Predictions/Inquiries:
How has the Park evolved over time?

In the Park:
Central Park was built between 1857 and 1860.  Motivation for the park followed the spirit of reform present in the middle of the 19th century and well-to-do Americans who had seen and experienced Europe’s romanticized green spaces and desired their own at home. Further, Revolution had hit Europe in 1848 and fears struck the American aristocracy as distance grew between them and the poor.  These differences were clear in New York with slums such as the Five Points District and the mansions on Fifth Avenue for example.  In the absence of class comingling in the City, the hope was that a park would bring the classes together.  Underlying that was the idea that a park would elevate the lower orders of immigrants and laborers. Nevertheless, support from NY’s finest was essential to the construction of the park.  A desire to promenade and drive their carriages in a natural landscape, to increase tourism in the City, and for those with property that adjoined the Park, a desire to increase their real estate values all led to upper-class support. 

The momentum generated around the possibility of a grand park in New York led to  an interesting debate regarding where it should go and who it should serve. The City utilized eminent domain to take the 843 acres that would comprise the ultimate park.  One well-to-do resident commented that “the Park should never be made at all if it is to become the resort of rapscalians.”  A voice of the lower sorts called on the park commissioner not to “allocate to aristocratic pride and exclusiveness,” but instead to create “a spot for all classes of our fellow citizens.”  Hartford born Frederick Law Olmstead and English immigrant Calvert Vaux, with their “Greensward” plan, won the Board of Commissioners of the Central Park’s design competition.  Their design was an attempt “to school both patrician and plebian cultures by transmitting, almost subliminally, civilized values and a harmonizing and refining influence.”  Olmstead and Vaux further desired “a retreat from the city’s competiveness and congestion” and the “habit of mind, cultivated in commercial life” (Burrows & Wallace, 794).  When the Park opened however, the working class turned out to be the losers as it was too far from their districts and too expensive to get there.  Further, Olmstead, as Park Superintendent, created a set of rules and regulations to train in “the proper use of” the Park.  Such regulations included the “forbidding of German singing society picnics” and “Irish church suppers,” thus forcing plebian consumption on patrician terms. It wasn’t until the 1870s that the working class began to frequent the Park. 
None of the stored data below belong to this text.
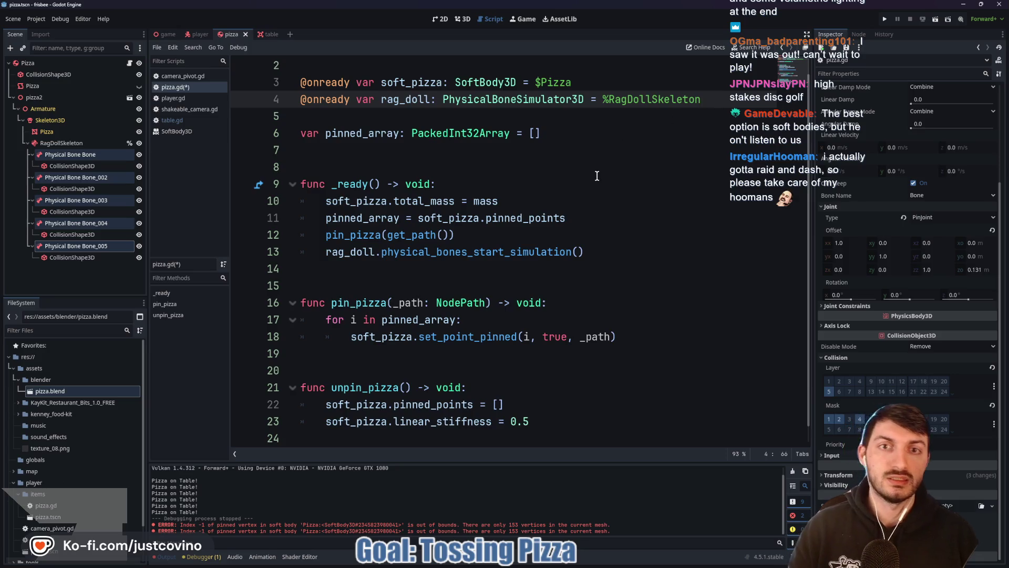
click(597, 176)
key(ctrl+s)
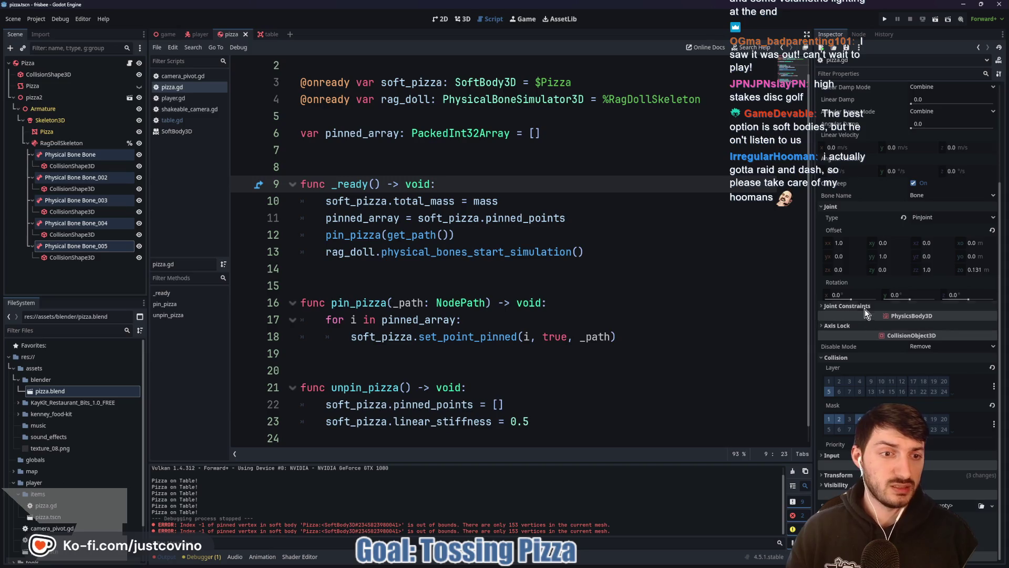
Step: Change the pizza bones' joint type from PinJoint to ConeJoint and relaunch the game
click(944, 218)
click(932, 251)
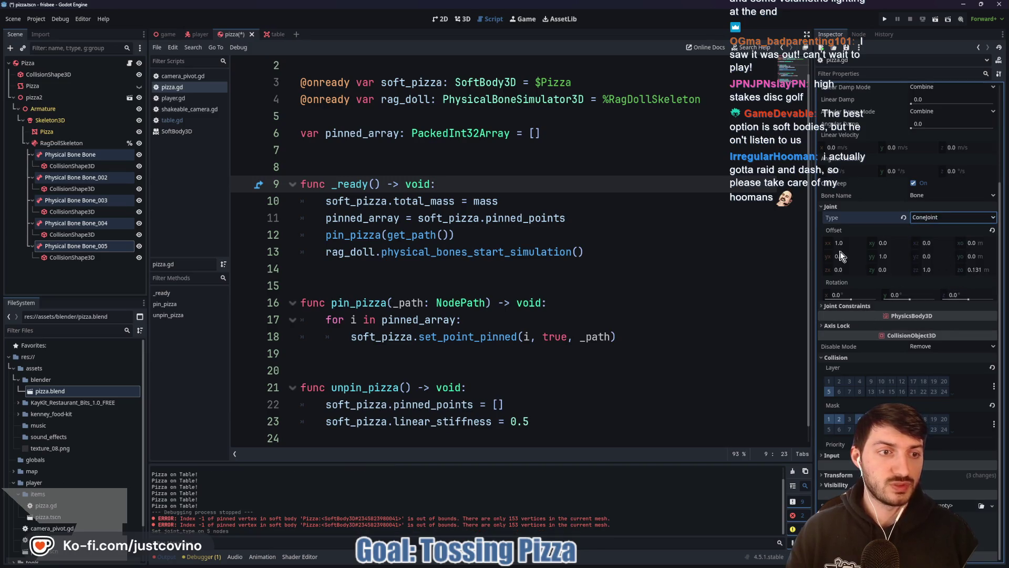
click(578, 252)
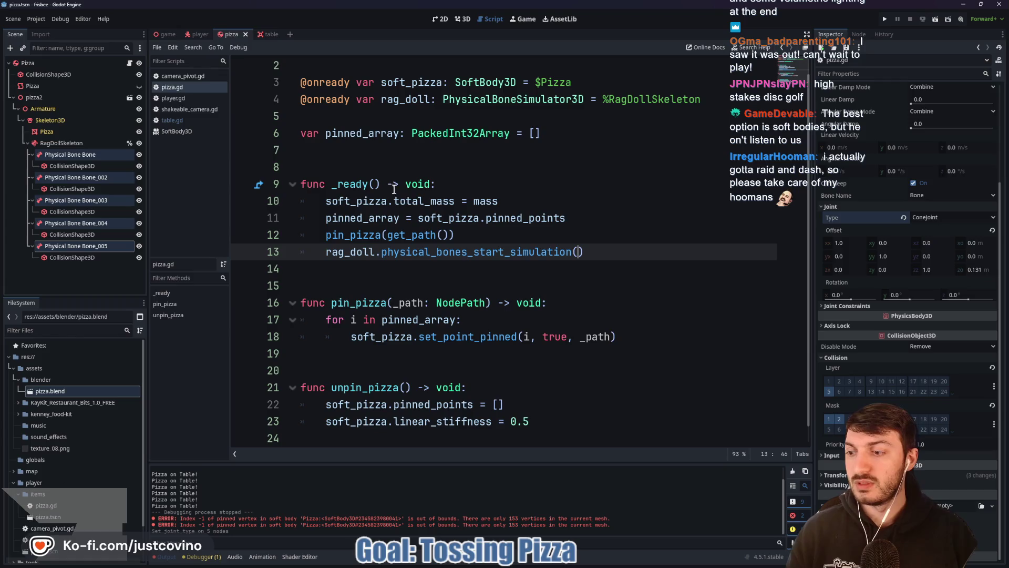
click(164, 35)
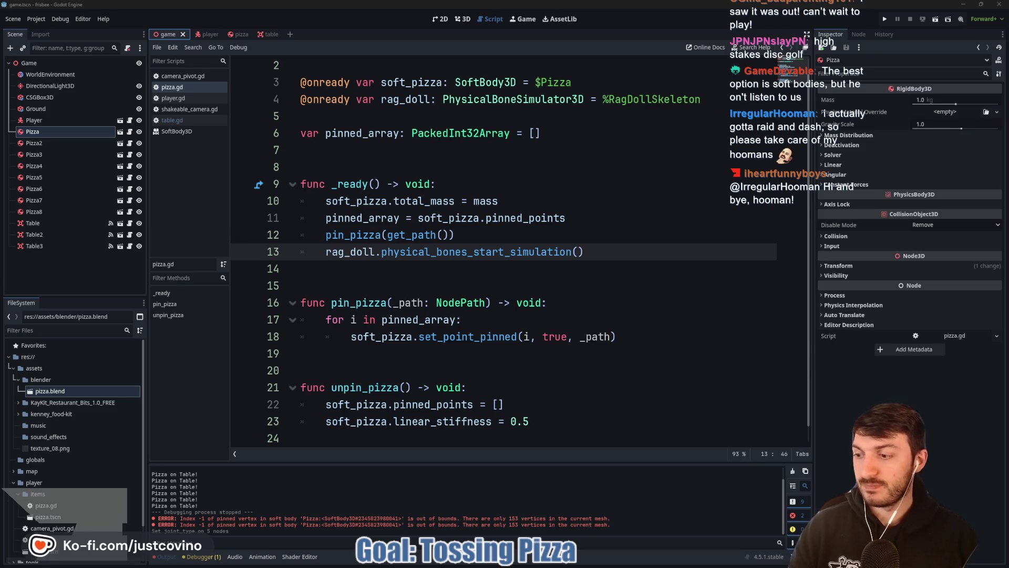
click(474, 284)
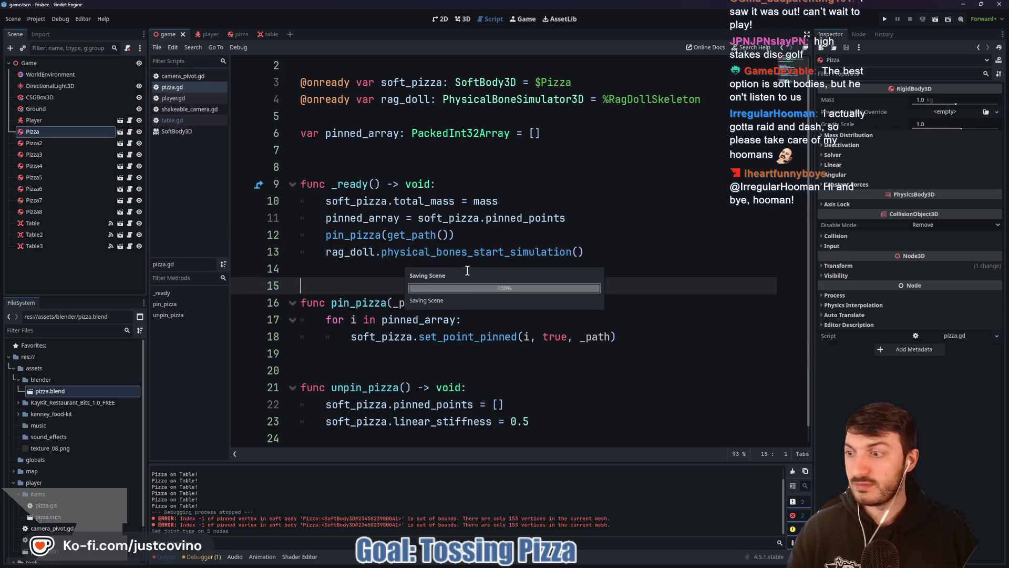
key(F5)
Today, Central Park seems to have met its founders’ intentions in a more democratic fashion. My stroll through the Park saw people of all different ages, races, ethnicities, and classes using the park in a variety of ways.  The park has evolved to meet those more democratic desires as well, seen in the inclusion of baseball fields, boat rentals, playscapes, and dog parks.  Despite the fact that you might see a biker, a rollerblader, and a pedestrian jockey for position on the promenade, or sense the city via looming buildings and inevitable sounds, the greatest achievement of the park is that it nevertheless delivers a sense of refuge apart from the “city’s competitiveness and congestion.” But as I found in one other NY park, how public space is utilized continues to be defined in undemocratic ways.